Juliari mengaku bahwa pihaknya sejauh ini terus berkoordinasi dan meminta saran dari KPK dalam hal pengawasan penggunaan anggaran bansos sesuai data penerima yang ada di Dinas Sosial. Sehingga, diharapkan pemberian bansos bisa tepat sasaran dengan merujuk Data Terpadu Kesejahteraan Sosial (DTKS).
"Kami terus berkoordinasi dan meminta saran dari KPK, yang tidak hanya dalam pengawasan penggunaan anggaran, tapi juga dalam hal penggunaan data penerima bansos," ujar Juliari.
Lebih lanjut, menurut dia, peran KPK sangat vital dalam mengawasi dana bansos yang disalurkan oleh Kemensos. Sehingga pihaknya tidak khawatir melanggar hukum terkait tindak pidana korupsi.
"Saya kira peran KPK sangat vital bagi kami semua yang terlibat langsung dalam program-program penanggulangan pandemi Covid-19. Dan khususnya dalam program dana Bansos. Sehingga, kami menjadi lebih tenang dan lebih yakin dalam menjalankan tugas. Sangat membantu tugas-tugas kami," tuturnya.
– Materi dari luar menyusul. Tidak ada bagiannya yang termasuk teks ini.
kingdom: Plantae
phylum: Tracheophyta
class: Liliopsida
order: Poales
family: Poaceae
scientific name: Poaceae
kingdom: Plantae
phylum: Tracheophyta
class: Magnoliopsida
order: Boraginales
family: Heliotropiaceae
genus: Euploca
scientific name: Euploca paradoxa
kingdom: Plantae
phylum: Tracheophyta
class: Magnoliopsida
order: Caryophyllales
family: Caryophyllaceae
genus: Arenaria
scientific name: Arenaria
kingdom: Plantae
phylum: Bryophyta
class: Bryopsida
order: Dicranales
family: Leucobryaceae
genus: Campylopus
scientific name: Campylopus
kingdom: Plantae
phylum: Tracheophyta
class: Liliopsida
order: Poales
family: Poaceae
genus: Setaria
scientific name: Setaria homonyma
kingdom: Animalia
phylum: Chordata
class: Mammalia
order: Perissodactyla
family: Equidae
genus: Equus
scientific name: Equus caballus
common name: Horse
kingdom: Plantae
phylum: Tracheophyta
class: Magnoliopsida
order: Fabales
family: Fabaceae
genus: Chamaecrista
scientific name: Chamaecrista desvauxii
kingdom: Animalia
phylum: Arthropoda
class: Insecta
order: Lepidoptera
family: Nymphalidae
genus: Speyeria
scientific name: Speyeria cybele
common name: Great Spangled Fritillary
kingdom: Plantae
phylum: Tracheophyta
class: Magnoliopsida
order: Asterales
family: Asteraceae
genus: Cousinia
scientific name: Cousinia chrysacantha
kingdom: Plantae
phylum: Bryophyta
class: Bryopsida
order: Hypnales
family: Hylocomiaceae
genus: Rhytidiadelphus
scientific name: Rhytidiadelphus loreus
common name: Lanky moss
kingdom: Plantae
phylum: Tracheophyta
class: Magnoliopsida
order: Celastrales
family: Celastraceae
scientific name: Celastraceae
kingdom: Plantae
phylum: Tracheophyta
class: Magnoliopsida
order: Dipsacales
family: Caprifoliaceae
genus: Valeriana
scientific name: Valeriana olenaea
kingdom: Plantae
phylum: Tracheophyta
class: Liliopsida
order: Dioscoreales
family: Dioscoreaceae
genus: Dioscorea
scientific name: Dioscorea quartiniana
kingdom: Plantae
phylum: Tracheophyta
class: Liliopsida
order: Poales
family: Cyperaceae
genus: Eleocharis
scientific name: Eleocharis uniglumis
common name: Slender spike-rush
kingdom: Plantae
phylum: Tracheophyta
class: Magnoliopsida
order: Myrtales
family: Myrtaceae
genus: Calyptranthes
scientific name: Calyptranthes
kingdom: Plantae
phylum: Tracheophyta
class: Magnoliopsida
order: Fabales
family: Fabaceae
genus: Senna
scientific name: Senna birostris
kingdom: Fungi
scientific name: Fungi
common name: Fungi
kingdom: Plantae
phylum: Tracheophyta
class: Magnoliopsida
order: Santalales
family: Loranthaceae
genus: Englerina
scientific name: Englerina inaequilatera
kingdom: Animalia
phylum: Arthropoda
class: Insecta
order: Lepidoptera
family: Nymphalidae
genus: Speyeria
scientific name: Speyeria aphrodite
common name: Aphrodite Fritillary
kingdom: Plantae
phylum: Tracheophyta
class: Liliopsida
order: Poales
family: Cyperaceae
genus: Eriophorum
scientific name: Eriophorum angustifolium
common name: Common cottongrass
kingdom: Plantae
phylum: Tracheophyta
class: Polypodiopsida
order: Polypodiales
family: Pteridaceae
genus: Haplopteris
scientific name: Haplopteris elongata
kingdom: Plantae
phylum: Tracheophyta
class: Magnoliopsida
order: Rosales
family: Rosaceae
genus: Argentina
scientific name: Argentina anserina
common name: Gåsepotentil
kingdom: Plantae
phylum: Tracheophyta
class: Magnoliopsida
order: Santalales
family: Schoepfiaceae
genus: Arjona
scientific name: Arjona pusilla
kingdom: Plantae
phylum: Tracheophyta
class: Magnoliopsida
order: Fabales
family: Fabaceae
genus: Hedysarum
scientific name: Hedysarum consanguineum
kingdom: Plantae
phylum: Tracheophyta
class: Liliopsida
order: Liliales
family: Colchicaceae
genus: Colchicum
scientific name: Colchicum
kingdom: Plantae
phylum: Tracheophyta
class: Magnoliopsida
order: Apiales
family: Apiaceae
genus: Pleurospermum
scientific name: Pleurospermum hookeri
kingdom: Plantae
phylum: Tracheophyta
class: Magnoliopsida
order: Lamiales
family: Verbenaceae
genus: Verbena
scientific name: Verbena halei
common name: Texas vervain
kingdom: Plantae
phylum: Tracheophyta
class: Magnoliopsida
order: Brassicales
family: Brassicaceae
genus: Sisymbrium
Juliari menyampaikan dana Keluarga Penerima Manfaat (KPM) mendapatkan tambahan yang awalnya pada 21 April 2020, diumumkan jumlahnya sebesar 4,8 juta keluarga, demi mengurai dampak covid-19. Kini setelah dihitung ulang dan ada penambahan data, menjadi 20 juta KPM.
"4.8 juta ini adalah KPM tambahan untuk Program Kartu Sembako yang tadinya 15.2 juta KPM, sekarang menjadi 20 juta KPM," imbuhnya.